As Defensoras e Defensores Públicos que atuam nos Tribunais Superiores acompanham processos nas últimas instâncias, propondo revisões criminais, ações rescisórias, impetrando mandados de segurança e habeas corpus. Tornam mais acessíveis os Tribunais Superiores às pessoas em situação de vulnerabilidade. O GAETS acompanha processos não repetitivos ou de repercussão geral, causas que possam beneficiar o assistido, de efeito vinculante em todo o país.

Primeiramente, são identificadas as demandas e é feito um acompanhamento como amicus curiae¹, ou amigo da Corte. As divisões são realizadas em reuniões mensais pelo grupo, onde é estudado o processo e analisado se cabe à Defensoria Pública intermediar. Geralmente, quem não tem processo para se habilitar,  encarrega-se de fazer a participação de todos os colegas, de maneira consensual.

“Quando tomamos conhecimento de alguma ação nossa (de alguma DPE) ou de outrem que tenha repercussão geral e tenha relação com nossos assistidos, pedimos intervenção como amicus curiae, e um dos Estados aqui representados fica responsável por aquele pedido, além dos acompanhamentos, memoriais e sustentação oral. Decidimos as estratégias e os responsáveis nas reuniões ordinárias mensais”, complementa Mônica.

O êxito dos processos do GAETS, segundo o Defensor Rafael, é devido à relação que se cria na audiência. “Embora a importância das Defensorias ocuparem o Tribunal Superior, muito se deve à relação que se cria nas audiências com os ministros. É possível obter um êxito maior porque é uma espécie de conversa informal, onde conseguimos pontuar aspectos jurídicos, sem eventuais limitações existentes à solenidade de uma tribuna”.

A atuação do Grupo tem fortalecido a Defensoria Pública, aproximando do Judiciário e obtendo resultados exitosos, além do reconhecimento da Instituição e um maior diálogo na reafirmação dos direitos fundamentais de vulneráveis. “A atuação do Grupo tem essa vantagem em relação a facilitar o trabalho individual de cada Defensoria e de fortalecer o trabalho conjunto. O GAETS teve essa percepção e hoje é uma realidade”, finaliza o Defensor Público Rafael Raphaelli.

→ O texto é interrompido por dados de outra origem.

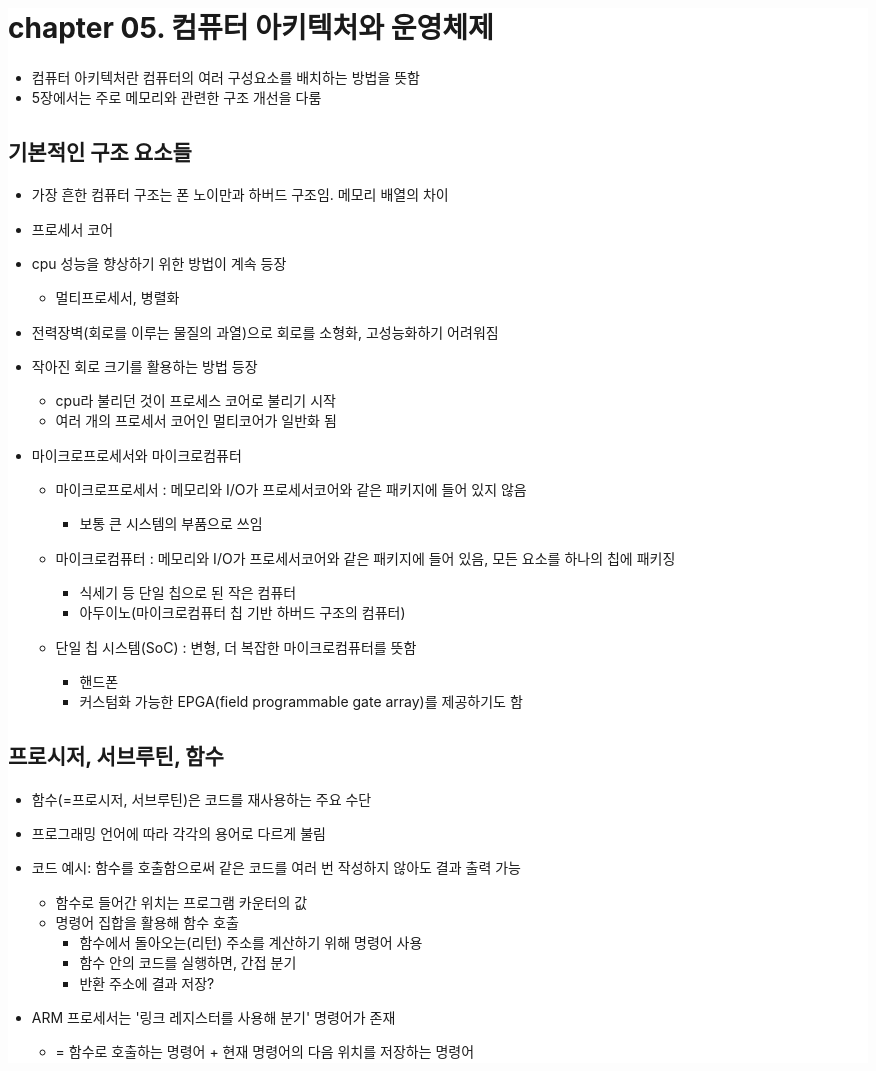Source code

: # chapter 05. 컴퓨터 아키텍처와 운영체제

- 컴퓨터 아키텍처란 컴퓨터의 여러 구성요소를 배치하는 방법을 뜻함
- 5장에서는 주로 메모리와 관련한 구조 개선을 다룸



## 기본적인 구조 요소들


- 가장 흔한 컴퓨터 구조는 폰 노이만과 하버드 구조임. 메모리 배열의 차이

* 프로세서 코어

- cpu 성능을 향상하기 위한 방법이 계속 등장
    - 멀티프로세서, 병렬화

- 전력장벽(회로를 이루는 물질의 과열)으로 회로를 소형화, 고성능화하기 어려워짐

- 작아진 회로 크기를 활용하는 방법 등장
    - cpu라 불리던 것이 프로세스 코어로 불리기 시작
    - 여러 개의 프로세서 코어인 멀티코어가 일반화 됨

* 마이크로프로세서와 마이크로컴퓨터

    * 마이크로프로세서
        : 메모리와 I/O가 프로세서코어와 같은 패키지에 들어 있지 않음
        - 보통 큰 시스템의 부품으로 쓰임

    * 마이크로컴퓨터
        : 메모리와 I/O가 프로세서코어와 같은 패키지에 들어 있음, 모든 요소를 하나의 칩에 패키징
        - 식세기 등 단일 칩으로 된 작은 컴퓨터
        - 아두이노(마이크로컴퓨터 칩 기반 하버드 구조의 컴퓨터)

    * 단일 칩 시스템(SoC)
        : 변형, 더 복잡한 마이크로컴퓨터를 뜻함
        - 핸드폰
        - 커스텀화 가능한 EPGA(field programmable gate array)를 제공하기도 함
        


## 프로시저, 서브루틴, 함수


- 함수(=프로시저, 서브루틴)은 코드를 재사용하는 주요 수단
- 프로그래밍 언어에 따라 각각의 용어로 다르게 불림

- 코드 예시: 함수를 호출함으로써 같은 코드를 여러 번 작성하지 않아도 결과 출력 가능
    - 함수로 들어간 위치는 프로그램 카운터의 값
    - 명령어 집합을 활용해 함수 호출
        - 함수에서 돌아오는(리턴) 주소를 계산하기 위해 명령어 사용
        - 함수 안의 코드를 실행하면, 간접 분기
        - 반환 주소에 결과 저장?

- ARM 프로세서는 '링크 레지스터를 사용해 분기' 명령어가 존재
    - = 함수로 호출하는 명령어 + 현재 명령어의 다음 위치를 저장하는 명령어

Atualmente são 11 Defensorias Públicas que contam com equipes na capital federal: Rio de Janeiro (Defensor Público Pedro Carrielo), São Paulo (Defensor Público Rafael Muneratti), Tocantins (Defensor Público Leilamar Duarte e Defensora Pública Maria do Carmo Cota), Distrito Federal (Defensor Público Fernando Calmon), Espírito Santo (Defensor Público Thiago Pilonni), Pernambuco (Defensora Pública Anna Walerya Rufino), Rio Grande do Sul (Defensor Público Rafael Raphaelli e Defensora Pública Barbara Lenzi), Ceará (Defensora Pública Mônica Barroso), Bahia (Defensora Pública Hélia Barbosa), Minas Gerais (Defensor Público Péricles Batista e Defensora Pública Alessa Veiga) e Goiás (Defensor Público Marcos Tadeu Silva).

O amicus curiae é a presença de um ator que pode ser ouvido em julgamentos de grande repercussão, para dar voz à sociedade e auxiliar os Tribunais com informações importantes para análises que ultrapassam a esfera legal.